Saved data entries
----------

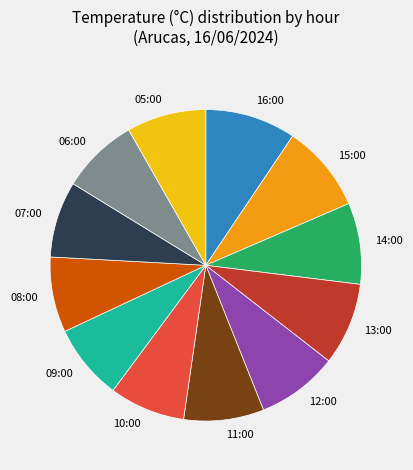

The 10:00 slice represents 18% of the pie. True or false?

False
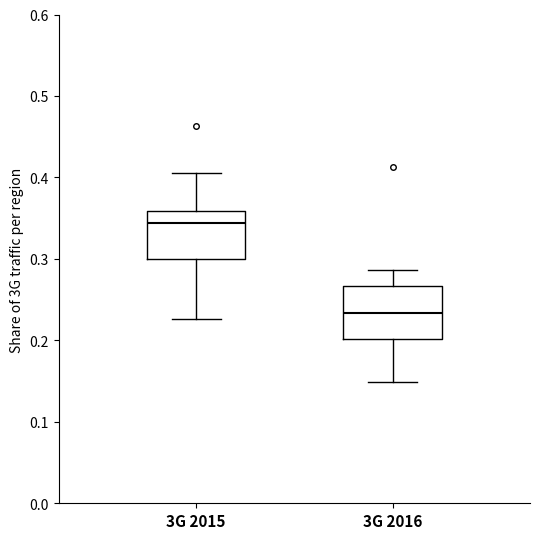

Where does the upper whisker of the box for 3G 2016 end on the y-axis? The values are not printed on the chart, so give them approximately, as read against the axis.

0.29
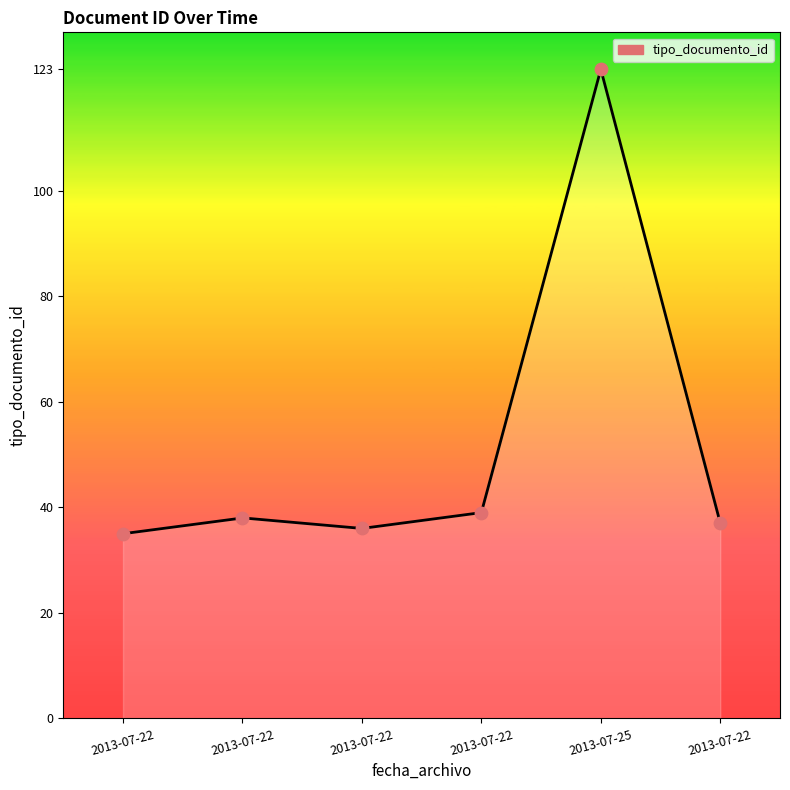

What is the change in value from 2013-07-22 to 2013-07-22?

-2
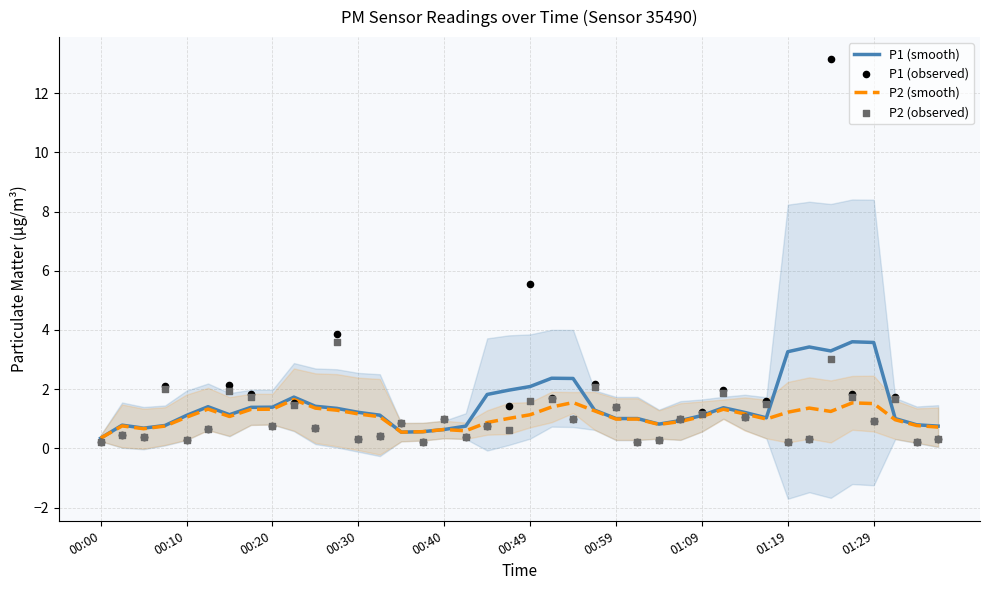

What are all the series names shown in the legend?

P1 (smooth), P2 (smooth), P1 (observed), P2 (observed)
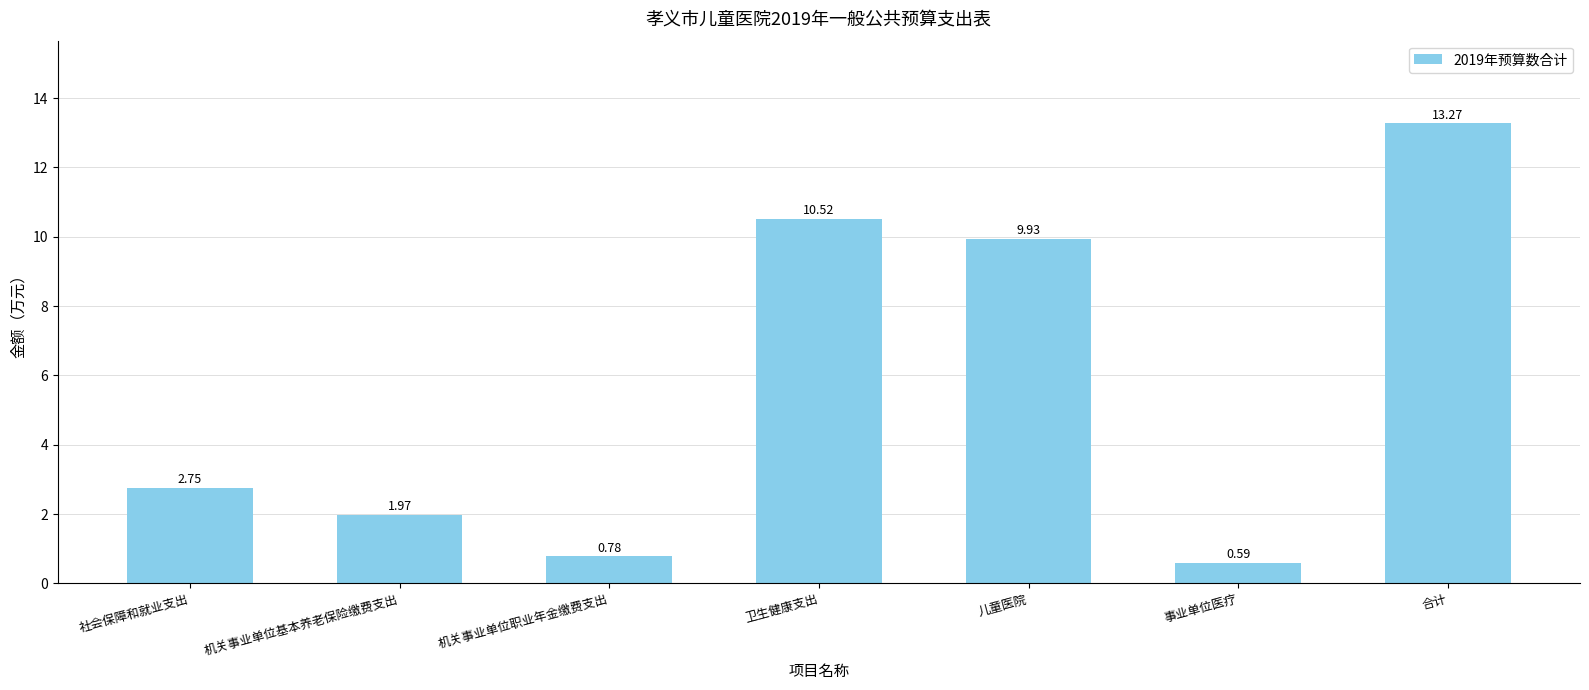

Count the number of categories in the chart.

7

----------

To-do item:
Copy the rows word for word, starting with the line that contains "Where does the" and going on through the end of the rows. Leave the pictures out of your answer.

Answer:
Where does the upper whisker of the box for 3G 2016 end on the y-axis? The values are not printed on the chart, so give them approximately, as read against the axis.

0.29

What is the change in value from 2013-07-22 to 2013-07-22?

-2

What are all the series names shown in the legend?

P1 (smooth), P2 (smooth), P1 (observed), P2 (observed)

Count the number of categories in the chart.

7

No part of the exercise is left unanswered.